A União Europeia é a região do globo mais dependente da importação de combustíveis fósseis e da produção de electricidade com base em energia nuclear. É por isso também a região mais afectada pelo choque dos preços do crude e pelos impactos do acidente nuclear verificado no Japão.

Estes acontecimentos ocorrem num tempo em que a União Europeia tem que tomar decisões urgentes e estruturais sobre a sua politica energética. O terceiro pacote da energia regulamenta de forma mais abrangente o mercado interno da energia, ao mesmo tempo que a Estratégia Europa 2020 estabelece metas ambiciosas no pacote energia clima e que um novo plano de infra-estruturas foi aprovado e tem que ser concretizado.

É este pois o tempo certo para tomar decisões estruturais que em nome do desenvolvimento sustentável, do crescimento e do emprego, permitam a modernização da União Europeia e façam dela um espaço de prosperidade e sustentabilidade – uma Europa Verde.
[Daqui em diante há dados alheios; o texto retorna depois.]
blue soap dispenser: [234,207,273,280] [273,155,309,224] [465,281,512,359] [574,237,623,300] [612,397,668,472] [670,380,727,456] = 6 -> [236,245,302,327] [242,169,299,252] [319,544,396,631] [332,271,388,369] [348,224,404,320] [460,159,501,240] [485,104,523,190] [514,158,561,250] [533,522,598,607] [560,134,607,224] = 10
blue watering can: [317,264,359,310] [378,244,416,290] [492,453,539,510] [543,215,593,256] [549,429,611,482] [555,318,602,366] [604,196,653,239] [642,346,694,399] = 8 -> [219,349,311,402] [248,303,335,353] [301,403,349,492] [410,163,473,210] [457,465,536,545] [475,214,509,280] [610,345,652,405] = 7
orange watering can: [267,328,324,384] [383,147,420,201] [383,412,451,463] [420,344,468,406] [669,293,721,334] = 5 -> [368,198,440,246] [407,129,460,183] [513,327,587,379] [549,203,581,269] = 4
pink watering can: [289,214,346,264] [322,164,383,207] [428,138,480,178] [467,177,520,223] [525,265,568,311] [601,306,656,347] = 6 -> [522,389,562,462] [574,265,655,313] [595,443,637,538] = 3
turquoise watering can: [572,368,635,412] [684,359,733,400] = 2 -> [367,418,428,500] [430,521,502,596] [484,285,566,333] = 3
Essas decisões implicam apostas numa economia de baixo carbono, em processos industriais de nova geração e na construção duma nova rede de interconexões que façam da UE a líder global da nova era da energia.

Em primeiro ligar, sem abandonar o nuclear e o carvão que são fontes maduras e que podem financiar o seu próprio desenvolvimento (nova geração de centrais nucleares e sequestro de carbono) é preciso pôr todo o esforço e todo o financiamento disponível na investigação e desenvolvimento das energias renováveis que aproveitam a água, o vento, o sol, a biomassa e a geotermia.
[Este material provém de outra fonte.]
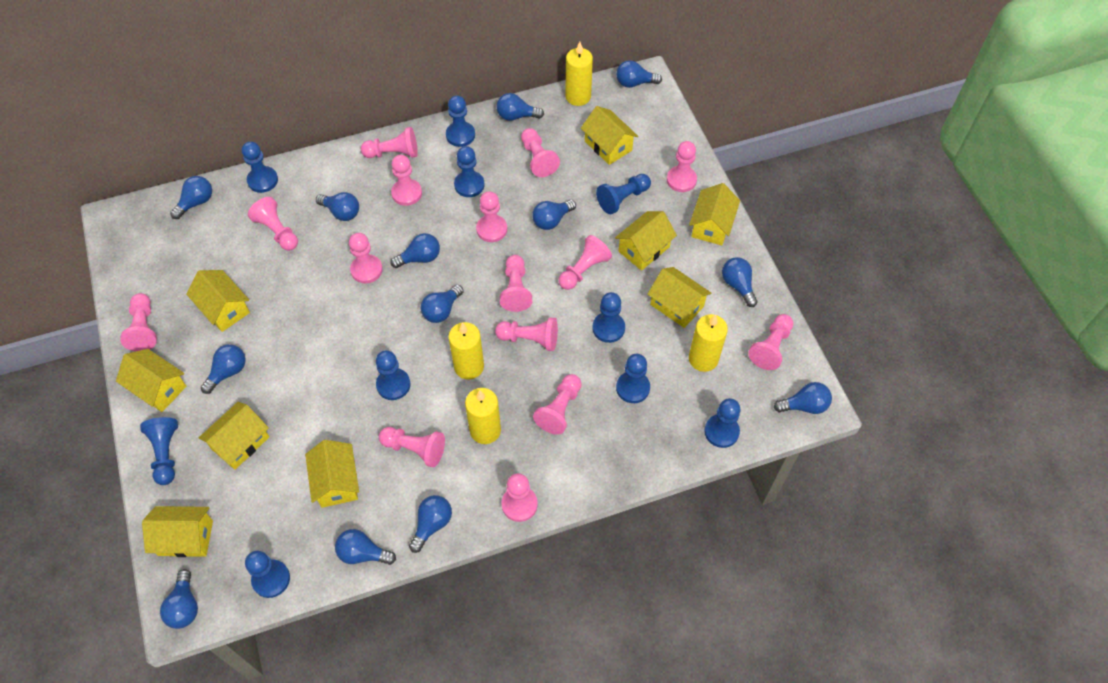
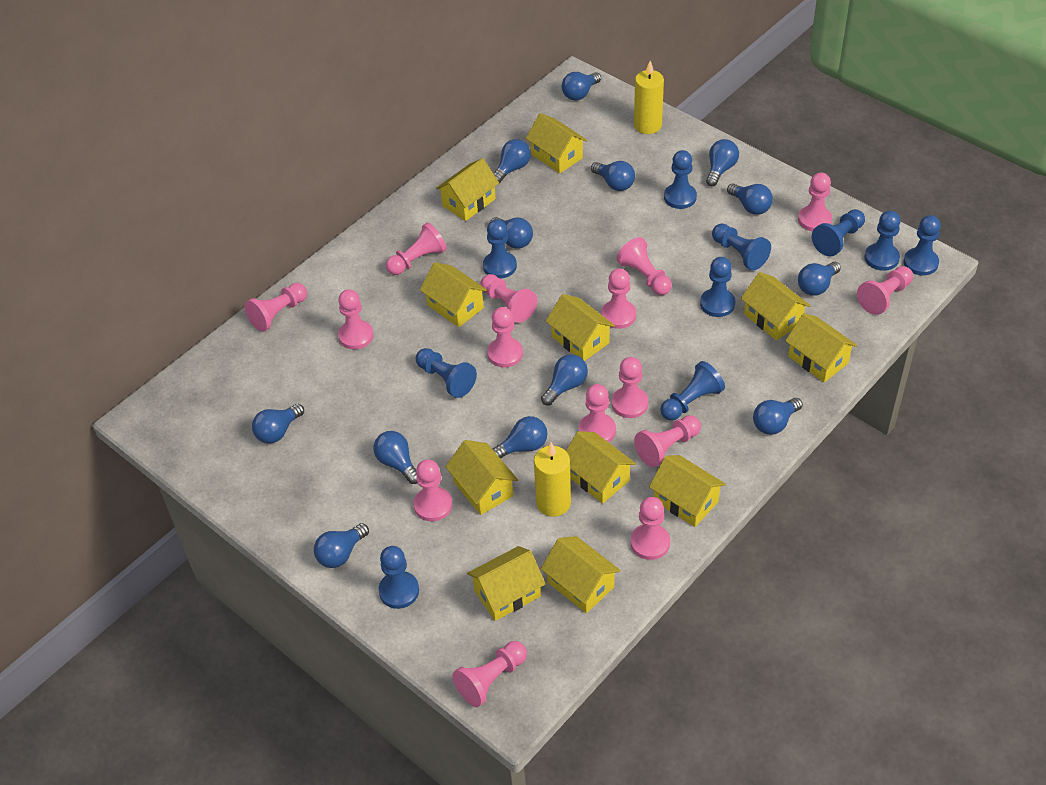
yellow candle: [448,322,484,379] [465,388,501,444] [565,42,593,106] [689,314,728,372] = 4 -> [534,443,571,517] [634,61,664,134] = 2
yellow house: [116,349,186,412] [142,506,213,557] [186,270,250,332] [199,402,269,470] [305,440,359,508] [581,106,638,165] [615,211,677,271] [648,267,711,328] [689,183,740,245] = 9 -> [420,262,487,327] [436,158,499,221] [445,440,518,515] [467,546,546,621] [525,113,587,174] [541,536,621,613] [546,294,615,361] [566,431,636,504] [649,455,726,527] [741,272,811,340] [785,313,857,382] = 11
Em segundo ligar é preciso apostar tudo na eficiência energética, desenvolvendo novas soluções, criando indústrias e empregos e internacionalizando soluções para o mercado global.

Finalmente é preciso construir sem hesitações a rede de auto-estradas da energia, que permitam uma circulação fácil e uma interacção benéfica com outras regiões do globo.

A agenda de mudança para uma Europa Verde aqui enunciada parece demasiado simplista para ter sucesso. No entanto, em tempos de complexidade são as agendas simples e focadas que fazem a diferença. Esta pode ser uma delas. Eu acredito que é mesmo a mais importante.